» **REQUIREMENT**
What you give back must match the records below word for word.

» **SOURCE RECORDS**
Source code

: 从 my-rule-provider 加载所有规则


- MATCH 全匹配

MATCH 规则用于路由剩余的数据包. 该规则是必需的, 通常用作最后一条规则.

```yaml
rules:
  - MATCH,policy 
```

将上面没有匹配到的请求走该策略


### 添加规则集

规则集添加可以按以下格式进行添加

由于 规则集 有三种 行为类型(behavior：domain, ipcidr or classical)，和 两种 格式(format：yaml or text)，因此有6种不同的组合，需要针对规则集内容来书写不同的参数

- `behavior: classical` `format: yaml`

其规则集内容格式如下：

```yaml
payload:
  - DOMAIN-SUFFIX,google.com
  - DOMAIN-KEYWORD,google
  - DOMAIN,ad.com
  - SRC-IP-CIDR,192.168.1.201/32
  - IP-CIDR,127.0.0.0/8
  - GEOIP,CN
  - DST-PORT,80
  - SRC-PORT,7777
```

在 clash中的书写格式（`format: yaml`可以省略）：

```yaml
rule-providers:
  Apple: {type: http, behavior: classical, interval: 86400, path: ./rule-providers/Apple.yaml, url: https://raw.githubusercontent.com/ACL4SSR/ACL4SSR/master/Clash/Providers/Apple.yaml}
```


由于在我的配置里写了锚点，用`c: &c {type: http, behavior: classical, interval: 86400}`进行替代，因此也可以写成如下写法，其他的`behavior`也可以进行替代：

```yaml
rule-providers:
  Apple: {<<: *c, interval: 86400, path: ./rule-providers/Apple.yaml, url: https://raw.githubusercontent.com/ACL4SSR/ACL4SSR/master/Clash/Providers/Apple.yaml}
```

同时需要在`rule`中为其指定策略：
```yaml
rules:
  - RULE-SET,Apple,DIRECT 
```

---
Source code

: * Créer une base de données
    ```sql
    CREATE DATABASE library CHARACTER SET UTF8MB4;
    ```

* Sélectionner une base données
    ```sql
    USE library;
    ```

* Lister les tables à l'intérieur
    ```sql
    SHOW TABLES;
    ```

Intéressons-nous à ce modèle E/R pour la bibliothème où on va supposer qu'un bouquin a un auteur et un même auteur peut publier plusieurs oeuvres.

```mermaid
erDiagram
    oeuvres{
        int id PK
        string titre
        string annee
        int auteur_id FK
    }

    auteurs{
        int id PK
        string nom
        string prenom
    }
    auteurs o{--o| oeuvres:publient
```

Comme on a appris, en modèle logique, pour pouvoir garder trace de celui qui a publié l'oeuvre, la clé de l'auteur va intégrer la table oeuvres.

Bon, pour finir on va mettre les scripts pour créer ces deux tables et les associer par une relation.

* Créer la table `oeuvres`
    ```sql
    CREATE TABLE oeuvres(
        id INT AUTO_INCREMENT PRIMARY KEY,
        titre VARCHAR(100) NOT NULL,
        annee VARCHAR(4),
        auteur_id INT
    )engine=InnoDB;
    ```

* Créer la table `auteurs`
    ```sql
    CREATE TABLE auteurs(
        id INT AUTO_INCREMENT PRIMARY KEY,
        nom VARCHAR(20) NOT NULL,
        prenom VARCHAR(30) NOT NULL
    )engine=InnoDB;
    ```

» **RESPONSE BOX**
Source code

: 从 my-rule-provider 加载所有规则


- MATCH 全匹配

MATCH 规则用于路由剩余的数据包. 该规则是必需的, 通常用作最后一条规则.

```yaml
rules:
  - MATCH,policy 
```

将上面没有匹配到的请求走该策略


### 添加规则集

规则集添加可以按以下格式进行添加

由于 规则集 有三种 行为类型(behavior：domain, ipcidr or classical)，和 两种 格式(format：yaml or text)，因此有6种不同的组合，需要针对规则集内容来书写不同的参数

- `behavior: classical` `format: yaml`

其规则集内容格式如下：

```yaml
payload:
  - DOMAIN-SUFFIX,google.com
  - DOMAIN-KEYWORD,google
  - DOMAIN,ad.com
  - SRC-IP-CIDR,192.168.1.201/32
  - IP-CIDR,127.0.0.0/8
  - GEOIP,CN
  - DST-PORT,80
  - SRC-PORT,7777
```

在 clash中的书写格式（`format: yaml`可以省略）：

```yaml
rule-providers:
  Apple: {type: http, behavior: classical, interval: 86400, path: ./rule-providers/Apple.yaml, url: https://raw.githubusercontent.com/ACL4SSR/ACL4SSR/master/Clash/Providers/Apple.yaml}
```


由于在我的配置里写了锚点，用`c: &c {type: http, behavior: classical, interval: 86400}`进行替代，因此也可以写成如下写法，其他的`behavior`也可以进行替代：

```yaml
rule-providers:
  Apple: {<<: *c, interval: 86400, path: ./rule-providers/Apple.yaml, url: https://raw.githubusercontent.com/ACL4SSR/ACL4SSR/master/Clash/Providers/Apple.yaml}
```

同时需要在`rule`中为其指定策略：
```yaml
rules:
  - RULE-SET,Apple,DIRECT 
```

---
Source code

: * Créer une base de données
    ```sql
    CREATE DATABASE library CHARACTER SET UTF8MB4;
    ```

* Sélectionner une base données
    ```sql
    USE library;
    ```

* Lister les tables à l'intérieur
    ```sql
    SHOW TABLES;
    ```

Intéressons-nous à ce modèle E/R pour la bibliothème où on va supposer qu'un bouquin a un auteur et un même auteur peut publier plusieurs oeuvres.

```mermaid
erDiagram
    oeuvres{
        int id PK
        string titre
        string annee
        int auteur_id FK
    }

    auteurs{
        int id PK
        string nom
        string prenom
    }
    auteurs o{--o| oeuvres:publient
```

Comme on a appris, en modèle logique, pour pouvoir garder trace de celui qui a publié l'oeuvre, la clé de l'auteur va intégrer la table oeuvres.

Bon, pour finir on va mettre les scripts pour créer ces deux tables et les associer par une relation.

* Créer la table `oeuvres`
    ```sql
    CREATE TABLE oeuvres(
        id INT AUTO_INCREMENT PRIMARY KEY,
        titre VARCHAR(100) NOT NULL,
        annee VARCHAR(4),
        auteur_id INT
    )engine=InnoDB;
    ```

* Créer la table `auteurs`
    ```sql
    CREATE TABLE auteurs(
        id INT AUTO_INCREMENT PRIMARY KEY,
        nom VARCHAR(20) NOT NULL,
        prenom VARCHAR(30) NOT NULL
    )engine=InnoDB;
    ```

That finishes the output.